Friday, April 3, 2009

Dream Poem "Backwards"

This poem is from a dream I had last week.  I had considered making a poem of it and didn't attempt it because it seemed too hard, but it continued to worry me, so I attempted it and here it is (danger, upsetting images!):

Backwards

 

Round, puckered and striated like a nipple, the fossil

hides among rocks on the mountain top.  I stroke it,

feeling the bumps and indentations in grey rock.

Limestone, perhaps.  Below, sky stretches, endless,

fading toward white.  It shimmers like the sea.  I call you

to see this ancient stone creature, knowing

how you like breasts, the soft roundness of them,

the responsiveness of nipples.  Not rock ones,

of course, but still, "come check it out." 

But you frown and step back, refuse to touch it,

and when I look back, I see, not a fossil,

but a dead girl, naked, lying deep in the rocks,

disintegrating.  An arm here, a leg there,

features half rotted from her skull, the nipple

just showing in shadow on the twisted torso

deep between the summit's rocks. 

 

Boulders shift and ocean now surrounds us.

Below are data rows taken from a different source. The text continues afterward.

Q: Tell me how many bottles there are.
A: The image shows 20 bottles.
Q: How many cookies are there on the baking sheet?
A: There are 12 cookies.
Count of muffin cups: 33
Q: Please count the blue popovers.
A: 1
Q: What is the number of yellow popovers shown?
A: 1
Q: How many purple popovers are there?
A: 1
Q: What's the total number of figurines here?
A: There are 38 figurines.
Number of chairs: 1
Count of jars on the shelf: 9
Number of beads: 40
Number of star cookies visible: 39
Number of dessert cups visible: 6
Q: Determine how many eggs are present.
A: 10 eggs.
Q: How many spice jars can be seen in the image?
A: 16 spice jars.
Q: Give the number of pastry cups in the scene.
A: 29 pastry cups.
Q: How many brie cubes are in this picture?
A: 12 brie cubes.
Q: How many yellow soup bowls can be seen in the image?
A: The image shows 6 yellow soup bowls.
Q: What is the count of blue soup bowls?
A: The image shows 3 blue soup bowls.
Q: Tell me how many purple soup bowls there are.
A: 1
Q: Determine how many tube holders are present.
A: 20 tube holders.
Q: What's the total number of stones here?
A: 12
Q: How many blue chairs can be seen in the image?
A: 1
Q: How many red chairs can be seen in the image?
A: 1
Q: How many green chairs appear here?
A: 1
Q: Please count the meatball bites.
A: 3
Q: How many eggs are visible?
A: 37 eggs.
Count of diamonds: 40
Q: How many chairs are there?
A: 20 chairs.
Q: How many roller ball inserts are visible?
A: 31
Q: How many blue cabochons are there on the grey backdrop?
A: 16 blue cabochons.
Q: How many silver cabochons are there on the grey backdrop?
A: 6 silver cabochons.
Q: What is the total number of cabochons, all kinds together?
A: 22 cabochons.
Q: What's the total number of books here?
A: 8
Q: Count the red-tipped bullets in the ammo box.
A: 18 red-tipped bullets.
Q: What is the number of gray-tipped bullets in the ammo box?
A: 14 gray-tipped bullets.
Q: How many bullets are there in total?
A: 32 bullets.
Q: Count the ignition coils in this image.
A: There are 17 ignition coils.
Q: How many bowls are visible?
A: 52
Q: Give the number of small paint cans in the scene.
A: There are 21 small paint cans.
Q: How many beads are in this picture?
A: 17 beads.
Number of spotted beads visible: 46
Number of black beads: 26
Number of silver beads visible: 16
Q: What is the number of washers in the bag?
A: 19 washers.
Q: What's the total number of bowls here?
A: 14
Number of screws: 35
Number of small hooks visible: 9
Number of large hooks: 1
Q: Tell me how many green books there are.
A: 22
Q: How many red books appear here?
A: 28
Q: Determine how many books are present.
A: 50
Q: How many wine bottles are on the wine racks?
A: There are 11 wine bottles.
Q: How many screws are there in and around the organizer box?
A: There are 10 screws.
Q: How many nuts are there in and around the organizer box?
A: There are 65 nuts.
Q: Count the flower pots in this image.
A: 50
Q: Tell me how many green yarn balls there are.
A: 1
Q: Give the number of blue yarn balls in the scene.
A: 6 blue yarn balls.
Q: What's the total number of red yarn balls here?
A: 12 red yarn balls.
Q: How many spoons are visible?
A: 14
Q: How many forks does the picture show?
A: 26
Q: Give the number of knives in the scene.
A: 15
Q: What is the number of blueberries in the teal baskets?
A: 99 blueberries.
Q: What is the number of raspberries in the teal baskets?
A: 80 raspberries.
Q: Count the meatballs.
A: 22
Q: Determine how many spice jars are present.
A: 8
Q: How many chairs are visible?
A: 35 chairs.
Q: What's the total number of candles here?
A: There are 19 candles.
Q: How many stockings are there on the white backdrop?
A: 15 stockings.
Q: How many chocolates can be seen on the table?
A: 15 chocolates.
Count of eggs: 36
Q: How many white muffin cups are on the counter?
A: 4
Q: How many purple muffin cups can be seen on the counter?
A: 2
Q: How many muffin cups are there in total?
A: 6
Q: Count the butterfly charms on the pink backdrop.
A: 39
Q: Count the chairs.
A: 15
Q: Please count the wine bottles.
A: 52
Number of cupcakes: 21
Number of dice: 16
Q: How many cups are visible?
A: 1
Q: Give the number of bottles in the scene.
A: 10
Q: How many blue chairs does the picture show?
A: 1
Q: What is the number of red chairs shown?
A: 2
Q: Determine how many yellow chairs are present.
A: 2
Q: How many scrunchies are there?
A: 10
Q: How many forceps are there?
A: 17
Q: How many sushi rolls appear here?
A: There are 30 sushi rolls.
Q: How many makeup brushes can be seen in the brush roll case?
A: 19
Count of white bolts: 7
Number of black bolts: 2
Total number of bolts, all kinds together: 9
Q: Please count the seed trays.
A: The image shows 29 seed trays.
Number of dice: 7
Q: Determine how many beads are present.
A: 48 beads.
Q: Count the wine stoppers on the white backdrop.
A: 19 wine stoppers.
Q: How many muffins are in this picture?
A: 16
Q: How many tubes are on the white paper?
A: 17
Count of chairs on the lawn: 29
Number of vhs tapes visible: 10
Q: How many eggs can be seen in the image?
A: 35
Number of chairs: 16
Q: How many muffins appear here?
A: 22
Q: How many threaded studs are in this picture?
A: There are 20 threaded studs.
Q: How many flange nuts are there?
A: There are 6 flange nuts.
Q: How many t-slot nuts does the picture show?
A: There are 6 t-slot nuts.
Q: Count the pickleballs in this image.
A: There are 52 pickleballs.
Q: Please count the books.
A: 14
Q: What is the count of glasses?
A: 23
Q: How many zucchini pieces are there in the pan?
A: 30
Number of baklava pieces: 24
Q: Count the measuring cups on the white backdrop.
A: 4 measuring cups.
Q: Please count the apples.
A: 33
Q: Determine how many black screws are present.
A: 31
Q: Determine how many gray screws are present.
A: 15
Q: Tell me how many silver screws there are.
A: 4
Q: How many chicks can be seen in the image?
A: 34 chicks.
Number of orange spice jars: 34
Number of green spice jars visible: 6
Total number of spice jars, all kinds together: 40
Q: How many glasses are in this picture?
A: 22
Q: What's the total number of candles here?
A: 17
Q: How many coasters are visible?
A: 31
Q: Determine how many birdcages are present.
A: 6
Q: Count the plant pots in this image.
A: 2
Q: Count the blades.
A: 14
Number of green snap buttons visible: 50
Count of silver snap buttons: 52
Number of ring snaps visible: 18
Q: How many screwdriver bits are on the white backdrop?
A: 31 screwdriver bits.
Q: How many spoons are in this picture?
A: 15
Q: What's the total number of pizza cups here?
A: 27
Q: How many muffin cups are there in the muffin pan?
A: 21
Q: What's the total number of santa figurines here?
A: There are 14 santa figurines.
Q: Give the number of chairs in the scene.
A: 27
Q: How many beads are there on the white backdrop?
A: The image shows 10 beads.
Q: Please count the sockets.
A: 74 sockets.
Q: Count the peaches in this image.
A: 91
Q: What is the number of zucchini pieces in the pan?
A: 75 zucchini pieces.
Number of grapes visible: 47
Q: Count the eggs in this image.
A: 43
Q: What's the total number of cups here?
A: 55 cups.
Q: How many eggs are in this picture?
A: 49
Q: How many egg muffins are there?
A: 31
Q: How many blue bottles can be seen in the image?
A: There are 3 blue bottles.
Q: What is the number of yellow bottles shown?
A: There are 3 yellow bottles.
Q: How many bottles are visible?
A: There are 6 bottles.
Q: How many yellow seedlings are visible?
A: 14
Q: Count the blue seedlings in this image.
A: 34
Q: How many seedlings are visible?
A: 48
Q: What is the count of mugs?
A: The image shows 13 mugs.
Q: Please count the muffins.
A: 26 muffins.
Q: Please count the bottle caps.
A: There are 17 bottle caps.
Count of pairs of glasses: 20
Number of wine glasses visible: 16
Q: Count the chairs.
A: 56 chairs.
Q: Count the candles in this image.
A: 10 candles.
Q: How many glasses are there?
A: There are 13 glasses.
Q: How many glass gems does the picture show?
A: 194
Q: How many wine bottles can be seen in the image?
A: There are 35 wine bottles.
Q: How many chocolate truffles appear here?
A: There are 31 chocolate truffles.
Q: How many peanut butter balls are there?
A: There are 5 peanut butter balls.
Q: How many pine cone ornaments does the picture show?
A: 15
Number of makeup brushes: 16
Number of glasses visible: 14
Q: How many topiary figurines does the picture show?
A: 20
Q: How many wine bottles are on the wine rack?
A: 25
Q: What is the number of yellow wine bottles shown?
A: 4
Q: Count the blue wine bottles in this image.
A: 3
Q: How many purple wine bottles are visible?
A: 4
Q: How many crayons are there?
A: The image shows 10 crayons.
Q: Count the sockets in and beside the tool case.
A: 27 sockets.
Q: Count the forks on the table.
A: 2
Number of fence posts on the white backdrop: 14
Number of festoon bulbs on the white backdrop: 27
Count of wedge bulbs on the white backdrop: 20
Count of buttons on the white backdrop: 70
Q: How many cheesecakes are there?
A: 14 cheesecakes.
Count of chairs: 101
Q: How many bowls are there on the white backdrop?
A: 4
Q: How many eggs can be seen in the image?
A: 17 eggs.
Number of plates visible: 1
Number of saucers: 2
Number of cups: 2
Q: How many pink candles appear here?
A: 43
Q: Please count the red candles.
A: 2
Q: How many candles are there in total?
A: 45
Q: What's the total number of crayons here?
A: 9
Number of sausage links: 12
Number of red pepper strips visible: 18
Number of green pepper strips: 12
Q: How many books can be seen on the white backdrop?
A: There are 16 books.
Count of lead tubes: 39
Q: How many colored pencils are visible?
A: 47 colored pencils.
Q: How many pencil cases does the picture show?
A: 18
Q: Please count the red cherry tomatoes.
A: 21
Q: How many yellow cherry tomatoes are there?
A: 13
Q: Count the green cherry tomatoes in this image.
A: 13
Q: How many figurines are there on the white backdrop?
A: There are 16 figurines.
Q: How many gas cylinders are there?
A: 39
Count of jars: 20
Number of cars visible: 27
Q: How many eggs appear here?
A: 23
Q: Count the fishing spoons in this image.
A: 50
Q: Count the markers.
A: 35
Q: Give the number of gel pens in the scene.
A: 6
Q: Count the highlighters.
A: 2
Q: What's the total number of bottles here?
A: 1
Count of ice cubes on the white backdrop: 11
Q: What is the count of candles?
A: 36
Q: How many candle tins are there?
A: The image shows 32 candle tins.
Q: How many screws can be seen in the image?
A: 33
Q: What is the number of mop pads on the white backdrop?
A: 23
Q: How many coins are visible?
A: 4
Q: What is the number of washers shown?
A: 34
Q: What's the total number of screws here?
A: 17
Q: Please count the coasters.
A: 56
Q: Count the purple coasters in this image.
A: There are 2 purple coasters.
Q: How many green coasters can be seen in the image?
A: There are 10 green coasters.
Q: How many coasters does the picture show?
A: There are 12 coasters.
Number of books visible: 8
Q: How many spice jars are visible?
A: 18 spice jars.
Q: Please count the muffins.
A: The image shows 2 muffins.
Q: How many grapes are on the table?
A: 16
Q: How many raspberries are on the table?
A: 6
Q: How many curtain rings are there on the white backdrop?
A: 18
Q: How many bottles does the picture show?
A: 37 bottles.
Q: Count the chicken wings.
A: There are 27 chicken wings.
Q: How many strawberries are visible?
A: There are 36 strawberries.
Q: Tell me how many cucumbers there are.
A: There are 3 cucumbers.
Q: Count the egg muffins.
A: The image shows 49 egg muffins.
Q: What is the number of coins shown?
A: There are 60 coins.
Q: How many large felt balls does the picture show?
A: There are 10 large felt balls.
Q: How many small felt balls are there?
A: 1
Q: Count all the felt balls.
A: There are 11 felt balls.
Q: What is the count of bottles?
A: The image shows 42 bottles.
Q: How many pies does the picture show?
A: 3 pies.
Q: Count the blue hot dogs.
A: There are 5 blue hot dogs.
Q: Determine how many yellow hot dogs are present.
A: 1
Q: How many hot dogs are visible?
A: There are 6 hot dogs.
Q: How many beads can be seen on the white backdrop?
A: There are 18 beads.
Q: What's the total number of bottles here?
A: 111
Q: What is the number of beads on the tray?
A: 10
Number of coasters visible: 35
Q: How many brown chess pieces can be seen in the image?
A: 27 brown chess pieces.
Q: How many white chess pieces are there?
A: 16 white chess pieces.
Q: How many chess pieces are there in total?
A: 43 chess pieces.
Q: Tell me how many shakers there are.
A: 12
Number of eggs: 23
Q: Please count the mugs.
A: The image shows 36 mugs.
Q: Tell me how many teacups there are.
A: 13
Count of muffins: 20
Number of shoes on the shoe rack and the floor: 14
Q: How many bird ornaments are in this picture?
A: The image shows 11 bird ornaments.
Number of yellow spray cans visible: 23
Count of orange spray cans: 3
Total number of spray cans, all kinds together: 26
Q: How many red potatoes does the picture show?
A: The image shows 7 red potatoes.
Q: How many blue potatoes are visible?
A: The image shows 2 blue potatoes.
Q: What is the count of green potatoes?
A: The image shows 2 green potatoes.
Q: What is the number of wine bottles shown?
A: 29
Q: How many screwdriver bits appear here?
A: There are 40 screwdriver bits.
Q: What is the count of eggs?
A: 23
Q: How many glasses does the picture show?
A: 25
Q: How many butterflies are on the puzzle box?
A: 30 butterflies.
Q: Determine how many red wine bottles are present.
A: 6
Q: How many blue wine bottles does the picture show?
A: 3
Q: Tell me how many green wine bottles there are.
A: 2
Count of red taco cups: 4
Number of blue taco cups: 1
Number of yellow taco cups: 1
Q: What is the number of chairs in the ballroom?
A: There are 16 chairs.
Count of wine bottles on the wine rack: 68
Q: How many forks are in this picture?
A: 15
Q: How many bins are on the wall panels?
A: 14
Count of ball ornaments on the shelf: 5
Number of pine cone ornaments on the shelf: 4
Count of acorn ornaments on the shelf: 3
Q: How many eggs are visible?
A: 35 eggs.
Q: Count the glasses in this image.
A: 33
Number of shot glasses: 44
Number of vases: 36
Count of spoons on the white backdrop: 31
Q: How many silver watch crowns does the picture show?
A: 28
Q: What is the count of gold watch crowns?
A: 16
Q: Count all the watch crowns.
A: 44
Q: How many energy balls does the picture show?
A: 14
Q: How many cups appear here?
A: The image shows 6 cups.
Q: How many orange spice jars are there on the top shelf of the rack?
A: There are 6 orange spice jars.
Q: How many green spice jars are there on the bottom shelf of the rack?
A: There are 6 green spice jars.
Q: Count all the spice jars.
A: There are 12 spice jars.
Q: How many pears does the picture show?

We're on a breakwater, but no waves strike

the rocks.  The water is still, calm and blue as a summer sky.

We stare at the dead girl.  She's become intact and fully clad,

her clothes pressed and clean.  Her cheeks blush

with color, brightening.  She lies on top of the rocks,

no longer lost between them, and I'd swear I see her

breathing.  She's flung across a slanted rock

as if dropped there by great bird, head downward, legs up,

long brown hair draped down the rock toward the water,

facing the endless blue above.  We're on an island,

a shrinking island, no land in sight, only the glassy water,

the unmarred sky.  I'm surprised when I realize

she looks a lot like me, at maybe nineteen. 

 

Her eyelids flutter, and I awaken, in another century,

in a distant place, alive, and much much older.  Tears

dribble down my cheeks.

 

 

Mary Stebbins Taitt

090403-0930-2a, 090402-1757-1c, 090402, 1st 4:15 PM; from a dream last week


2 comments:

bluerose said...

So sad and disturbing! I can see why you needed to go ahead and write this one out. Did it help? I'm fascinated by how the land shrinks as the girl comes back from the dead. It struck me as sad when the "you" in your poem rejected the nipple which seems so symbolic of nurturing.

I've had a weird dream that I hope to post here soon. My dad is staying with me for a while. We're having a lot of trouble with my brother. Hopefully I can find time this weekend to tell you about it.

Mary Stebbins Taitt said...

WOW! I missed a lot of comments. This is very nice, thank you. Yes, writing it down really helps. I feel compelled to do so.

Interesting that I didn't think of the nipple as a positive nurturing symbol but more of a negative sexual symbol. A corruption perhaps from negative sexual experiences.